U.S. Senate candidate Elizabeth Warren on the latest rate-fixing scandal and the culture of Wall Street corruption:
Real accountability would mean prosecuting the traders and bank officials who violated federal laws and prosecuting the executives who knew what they were up to. It would mean forcing executives to pay back any inflated compensation that was based on padded profits. [...]

But the heart of accountability lies deeper. It rests on acknowledging that we cannot trust Wall Street to regulate itself ' not in New York, London or anywhere else. The club is corrupt. When Mitt Romney says he will move to repeal all of the new financial regulations, he supports a corrupt system.
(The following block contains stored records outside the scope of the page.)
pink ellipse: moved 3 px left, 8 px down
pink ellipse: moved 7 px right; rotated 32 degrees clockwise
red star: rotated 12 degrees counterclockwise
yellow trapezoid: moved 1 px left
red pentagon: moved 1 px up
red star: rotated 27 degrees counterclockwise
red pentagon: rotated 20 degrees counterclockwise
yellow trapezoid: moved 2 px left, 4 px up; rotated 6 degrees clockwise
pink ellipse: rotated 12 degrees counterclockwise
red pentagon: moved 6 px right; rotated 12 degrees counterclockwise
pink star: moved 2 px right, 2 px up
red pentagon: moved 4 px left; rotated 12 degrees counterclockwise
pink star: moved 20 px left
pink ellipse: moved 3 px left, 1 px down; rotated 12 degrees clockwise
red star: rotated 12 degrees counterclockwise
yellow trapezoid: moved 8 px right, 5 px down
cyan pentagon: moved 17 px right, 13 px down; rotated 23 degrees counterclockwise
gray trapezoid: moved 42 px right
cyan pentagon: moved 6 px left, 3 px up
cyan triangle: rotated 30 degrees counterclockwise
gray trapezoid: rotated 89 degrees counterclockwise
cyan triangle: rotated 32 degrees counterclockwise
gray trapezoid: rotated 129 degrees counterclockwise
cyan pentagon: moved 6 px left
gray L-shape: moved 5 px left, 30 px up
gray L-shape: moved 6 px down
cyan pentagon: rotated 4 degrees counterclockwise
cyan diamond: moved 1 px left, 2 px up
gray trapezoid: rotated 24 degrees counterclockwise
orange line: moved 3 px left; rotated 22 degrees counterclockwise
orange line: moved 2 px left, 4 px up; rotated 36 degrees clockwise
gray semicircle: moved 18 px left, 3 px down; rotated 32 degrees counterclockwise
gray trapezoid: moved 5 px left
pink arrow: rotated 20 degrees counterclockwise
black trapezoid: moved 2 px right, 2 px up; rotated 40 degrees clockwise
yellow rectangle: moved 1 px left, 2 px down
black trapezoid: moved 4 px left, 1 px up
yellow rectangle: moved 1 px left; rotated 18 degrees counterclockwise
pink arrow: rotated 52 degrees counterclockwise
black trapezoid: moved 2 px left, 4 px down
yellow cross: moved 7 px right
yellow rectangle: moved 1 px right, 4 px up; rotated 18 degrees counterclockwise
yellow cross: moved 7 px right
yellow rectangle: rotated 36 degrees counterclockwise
When members of Congress grill regulators for being too tough on Wall Street and slash the budgets of the regulators charged with overseeing Wall Street, they prop up a corrupt system.

Financial services are critical to the economy. That's why everyone ' every family and every business ' has a stake in an honest system. The fantasy that reducing oversight of the biggest banks will make us safer is just that ' a dangerous fantasy. The Libor fraud exposes rot at the core. Now, who will stand up to fix it?